Camera AI came up as a way to provide added value in a sports game. If a play is reasonably good, then the player might want to see it in instant replay from the camera angles that professional TV broadcasters – precognitive ones at that – would use instead of from whatever view the player used to execute the play. Slow motion close-ups allow the rendering engine to use higher levels of detail, including recognizable faces and expressions, without harming the regular frame rate. Camera angles that would have interfered with a real game are possible as well.
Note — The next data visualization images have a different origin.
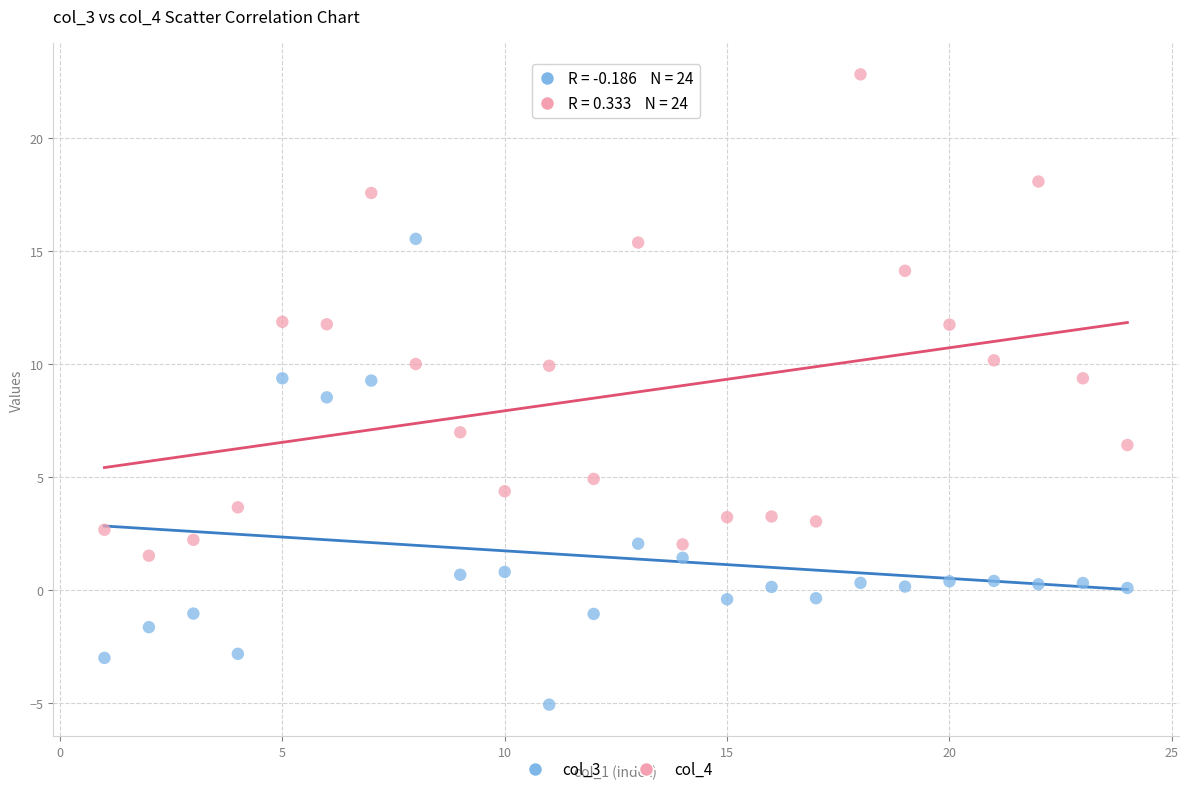

Across all data points, what is the range of Y values (max minus min)?

27.9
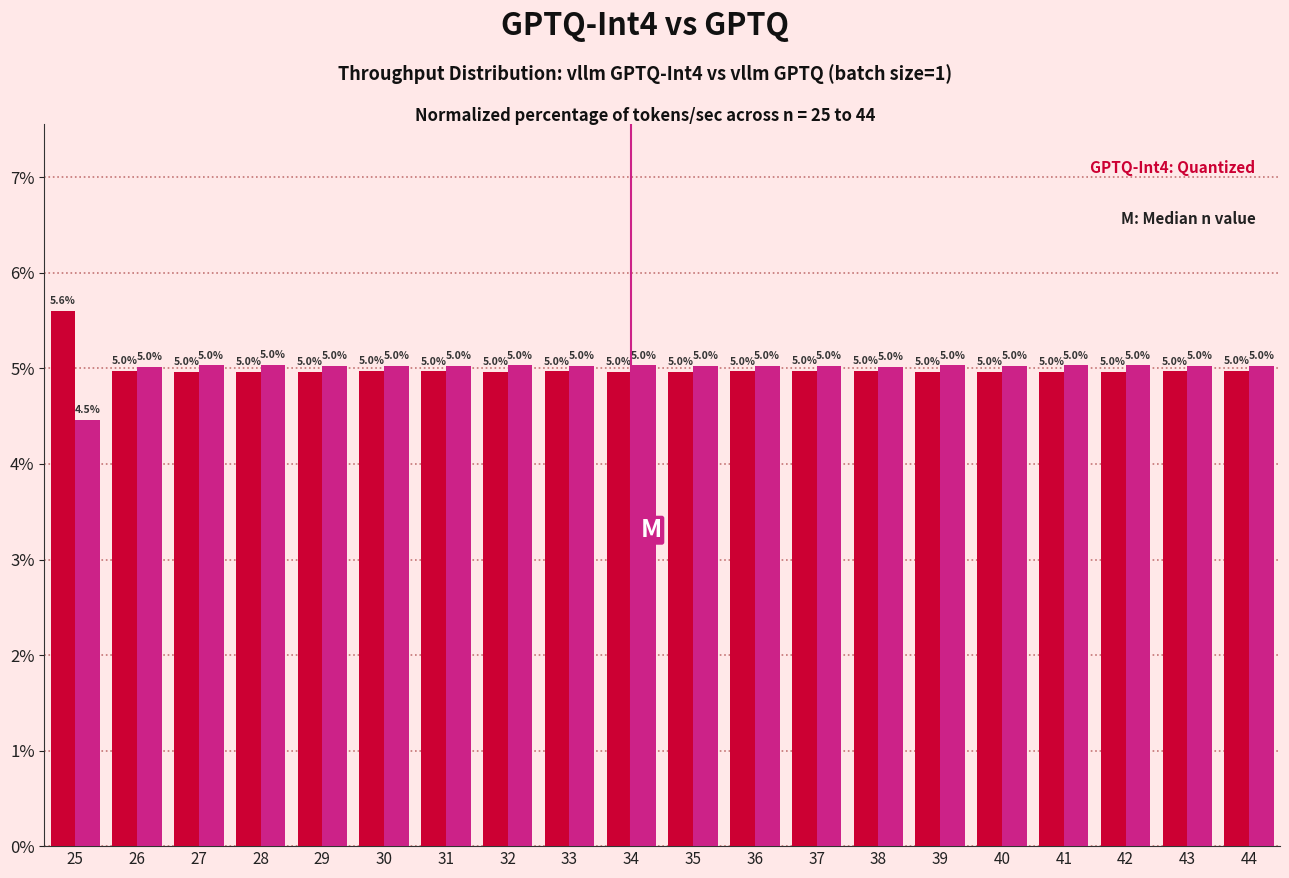

What is the greatest value displayed?

5.6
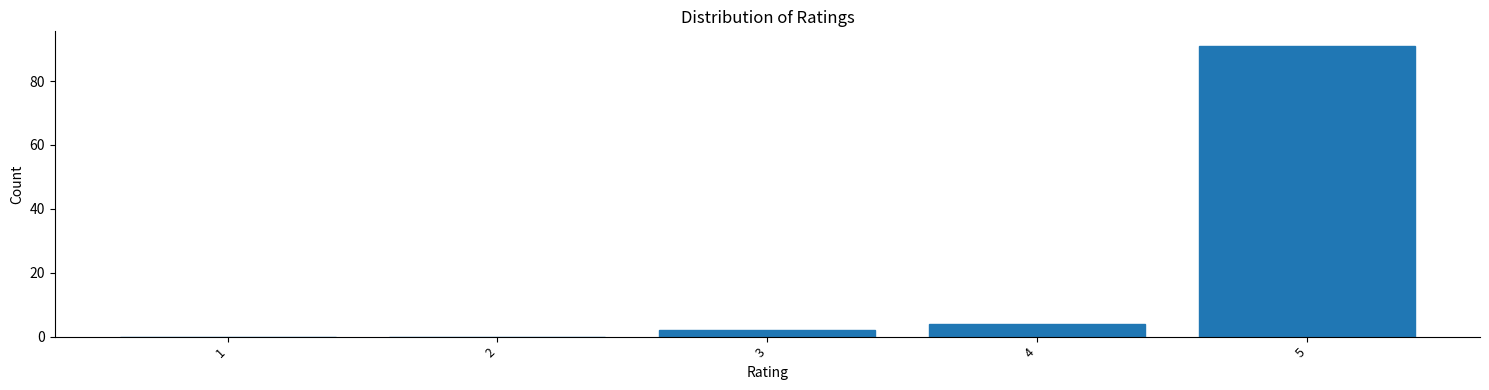

Reading right to left, extract all data points from this chart.

5=91	4=4	3=2	2=0	1=0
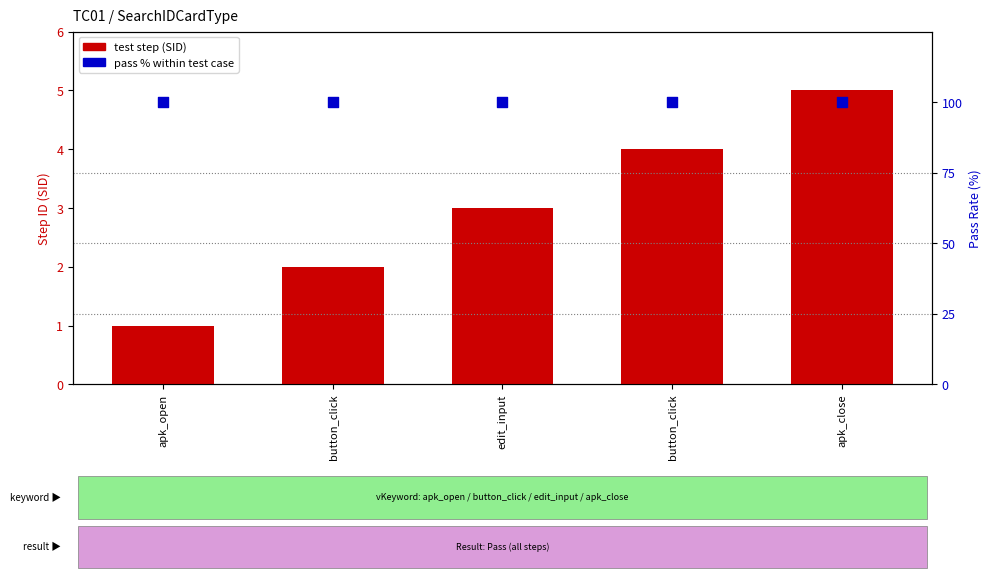

What are all the series names shown in the legend?

test step (SID), pass % within test case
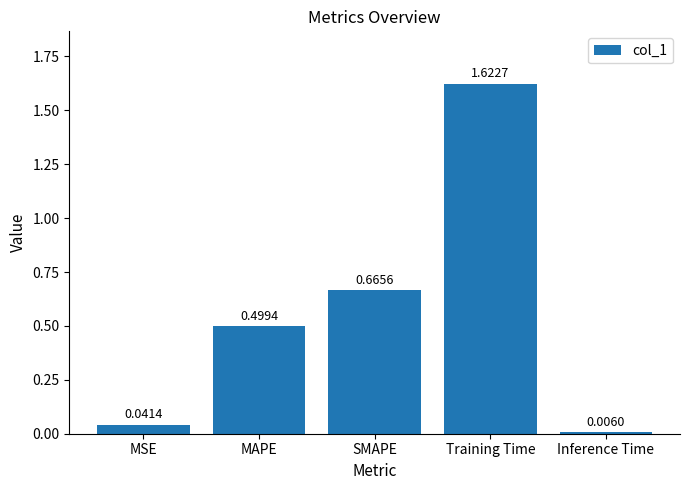

The value at MSE is 0.1. True or false?

False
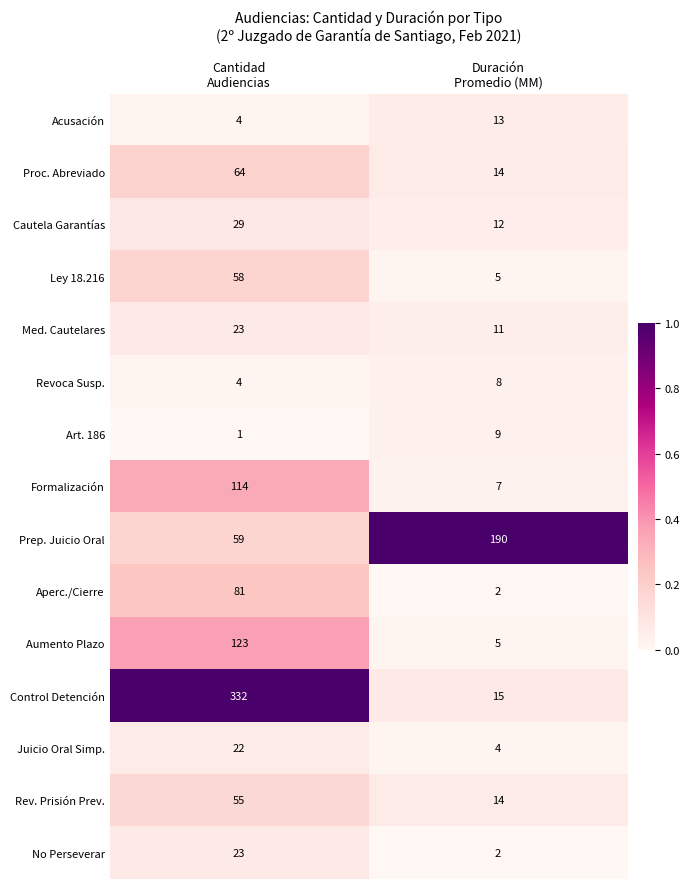

Which series has the largest total across all categories?

Control Detención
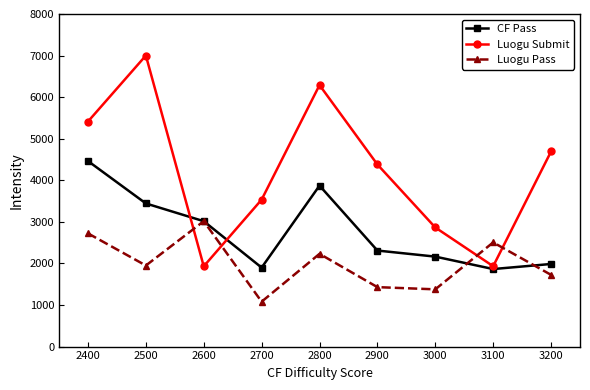

List the series in order of their peak value, highest first.

Luogu Submit, CF Pass, Luogu Pass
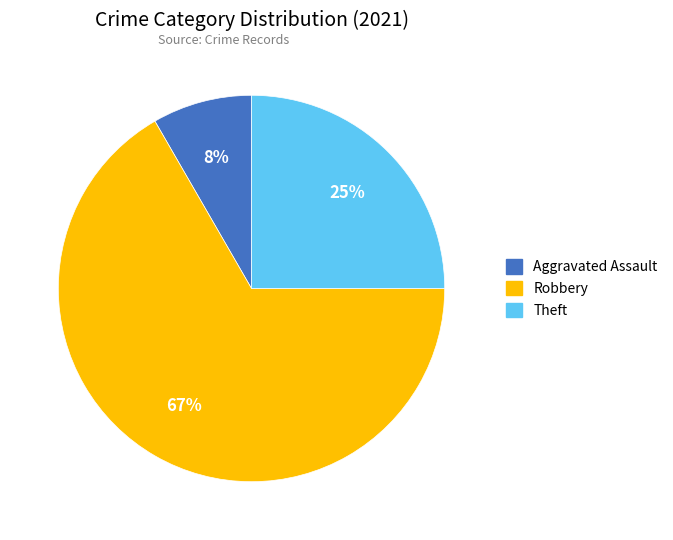

Is there any slice that represents more than half of the pie?

Yes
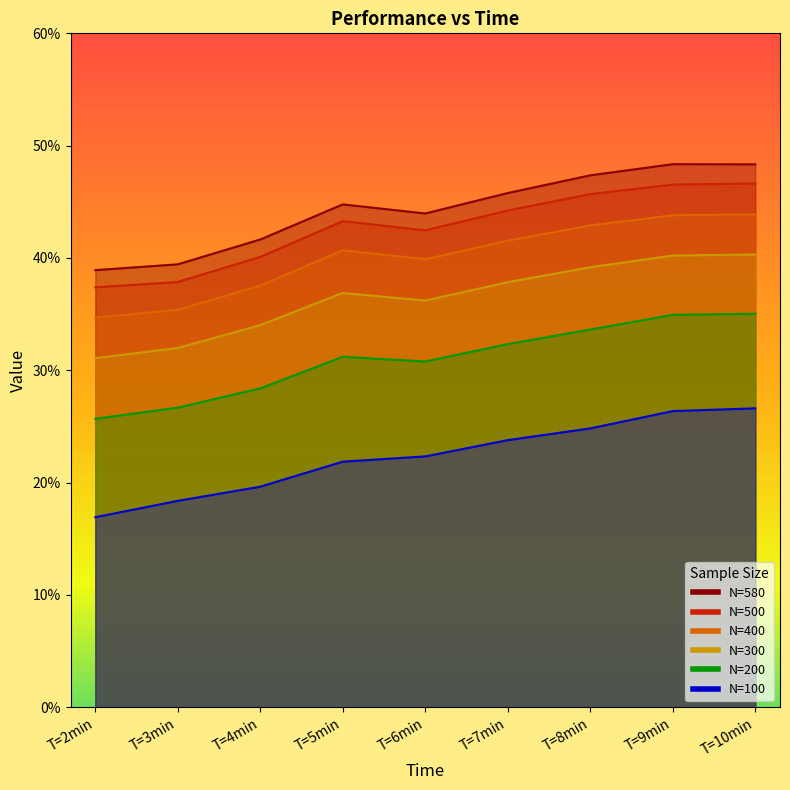

How many N=500 values are between 0 and 1?

9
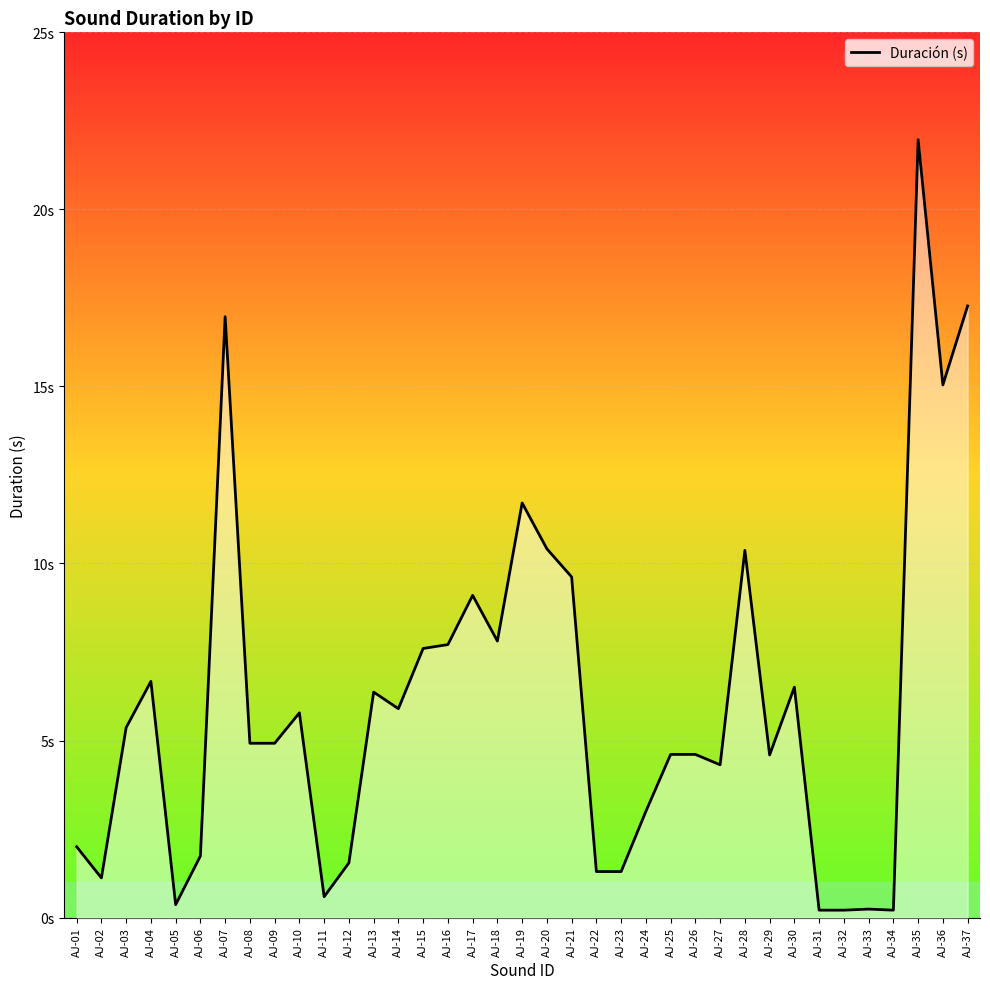

What is the change in value from AJ-07 to AJ-27?

-12.7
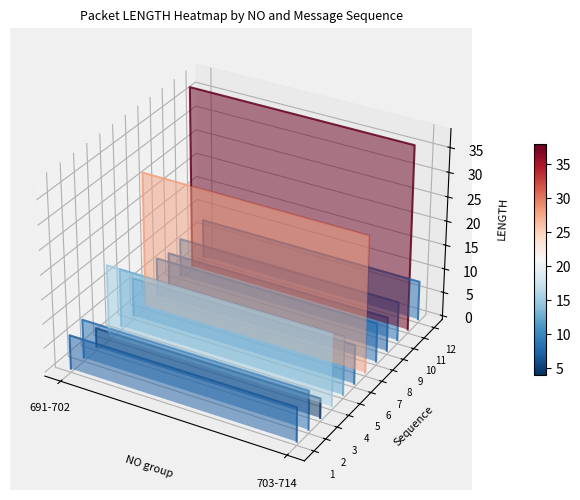

Is the value of seq-12 at 3 greater than the value of seq-8 at 3?

Yes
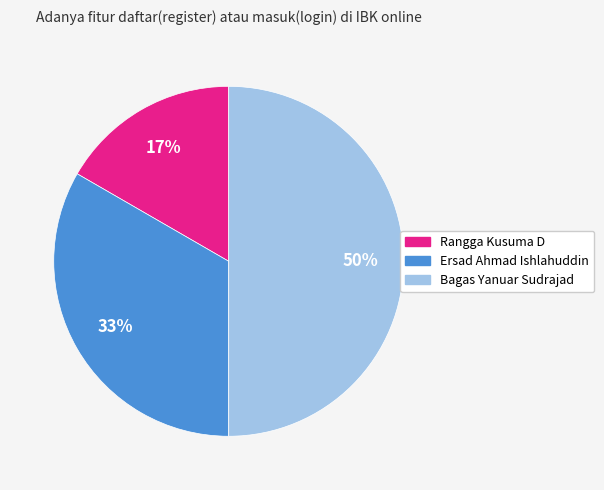

Which slice is the largest?

Bagas Yanuar Sudrajad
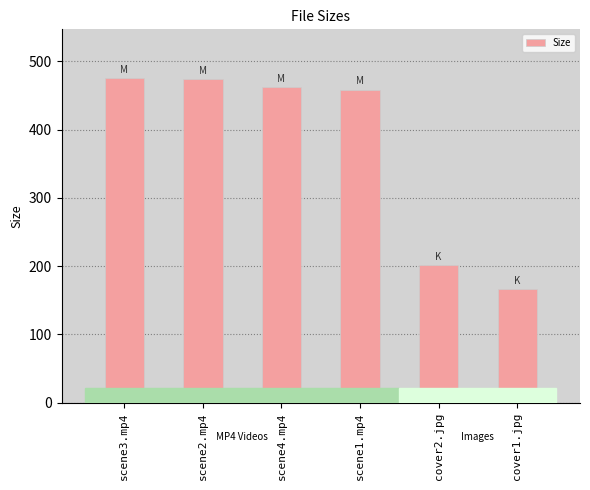

Is it true that the value at scene3.mp4 is 672.9?

False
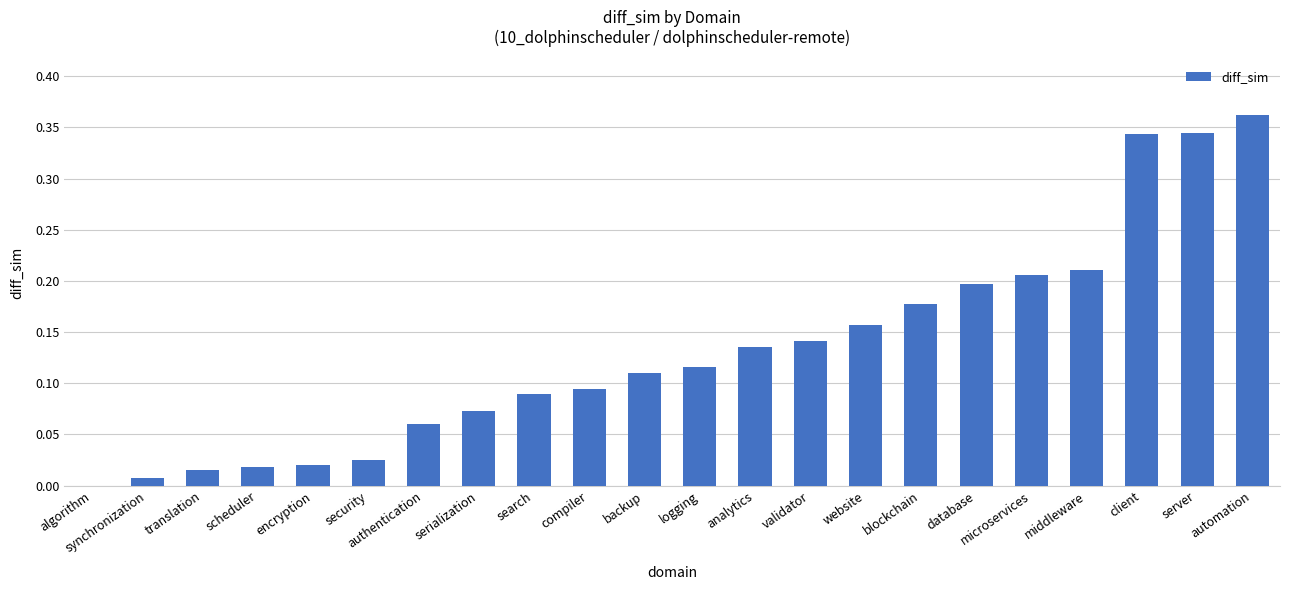

Which label corresponds to the largest value in the chart?

automation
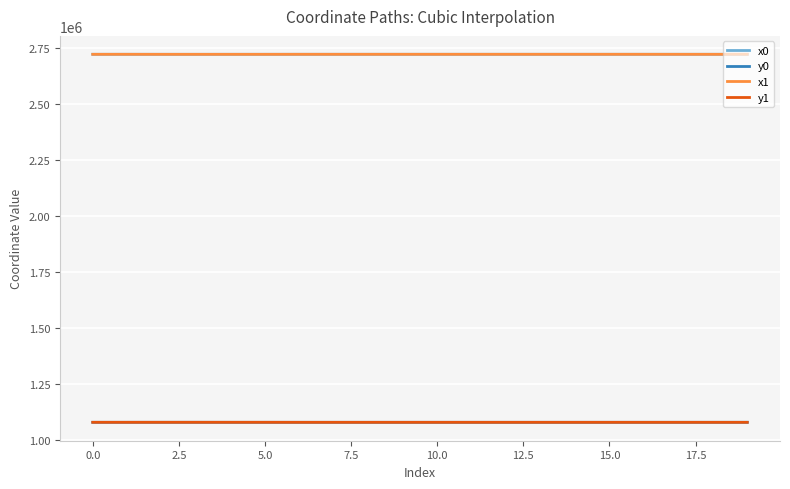

What is the lowest value of the x0 series?

2720207.5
One of the conclusions of the RT was, "A good simplification is hard to find." And we had a pointer to robocup.org for soccer-playing robots.
Day Three: AI For Beginners
I will defer to Steve and Eric on this topic. I gave the quick run-down of the prepared handout to get people thinking about AI and then began taking questions. I walked around the room inside the circle of tables and watched for questions from all sides and did my best to answer them or give appropriate pointers or to let my colleagues answer. Steve took notes and Eric helped spot and answer questions.